This diagram illustrates the co-occurrence of PICS problems at 3 and 12 months. The proportion of patients with PICS problems in each domain at 3 months is presented in the left panel and at 12 months in the right panel. Cognitive impairment is represented by the red circle. Disability in activities of daily living by the yellow circle. Depression by the blue circle. The overlap between the circles represents the co-occurrence of 2 or 3 problems. Overall, 6 out of 10 patients had PICS. The most common pattern at both 3 and 12 months was problems in a single domain and was present in 4 out of 10 patients. Co-occurring problems (i.e., in 2 or 3 domains) were present in 2 out of 10 patients.
In a sensitivity analysis that excluded patients with a proxy report of pre-existing depression, the proportion of patients who had one or more PICS problems decreased by 5% at 3 months and 12 months (Figure S1 in supplemental digital content). This decrease was due, in large part, to fewer patients having PICS-related to depression either as a single problem or co-occurring with disability or cognitive impairment.

## QUESTIONS TO ANSWER
1) In the PICS passage, which color circle represents depression?
2) Rewrite the PICS passage from "In a sensitivity" up to and including "or cognitive impairment.", putting "caregiver report" in place of "proxy report".

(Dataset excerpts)

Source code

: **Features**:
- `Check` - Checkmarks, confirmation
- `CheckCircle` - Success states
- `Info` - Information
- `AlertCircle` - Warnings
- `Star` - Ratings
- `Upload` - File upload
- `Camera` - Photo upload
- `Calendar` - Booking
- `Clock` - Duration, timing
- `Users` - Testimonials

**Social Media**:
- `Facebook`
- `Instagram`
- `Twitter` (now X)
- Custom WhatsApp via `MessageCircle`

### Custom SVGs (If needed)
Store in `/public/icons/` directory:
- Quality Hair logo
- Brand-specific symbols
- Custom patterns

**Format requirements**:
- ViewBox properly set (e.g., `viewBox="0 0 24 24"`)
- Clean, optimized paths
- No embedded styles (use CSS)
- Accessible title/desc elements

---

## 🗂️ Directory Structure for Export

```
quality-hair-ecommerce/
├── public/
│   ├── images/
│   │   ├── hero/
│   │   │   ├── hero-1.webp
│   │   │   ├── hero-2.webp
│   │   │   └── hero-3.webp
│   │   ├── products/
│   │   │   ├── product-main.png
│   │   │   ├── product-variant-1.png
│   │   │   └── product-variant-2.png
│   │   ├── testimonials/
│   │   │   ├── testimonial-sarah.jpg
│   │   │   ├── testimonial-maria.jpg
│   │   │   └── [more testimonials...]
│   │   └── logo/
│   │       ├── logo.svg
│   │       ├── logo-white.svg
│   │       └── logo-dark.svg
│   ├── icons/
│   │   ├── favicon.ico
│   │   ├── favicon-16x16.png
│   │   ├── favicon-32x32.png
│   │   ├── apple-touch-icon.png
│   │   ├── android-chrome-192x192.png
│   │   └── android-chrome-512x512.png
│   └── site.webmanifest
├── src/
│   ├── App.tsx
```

## COMPLETED EXERCISE
1) The blue circle.

2)
In a sensitivity analysis that excluded patients with a caregiver report of pre-existing depression, the proportion of patients who had one or more PICS problems decreased by 5% at 3 months and 12 months (Figure S1 in supplemental digital content). This decrease was due, in large part, to fewer patients having PICS-related to depression either as a single problem or co-occurring with disability or cognitive impairment.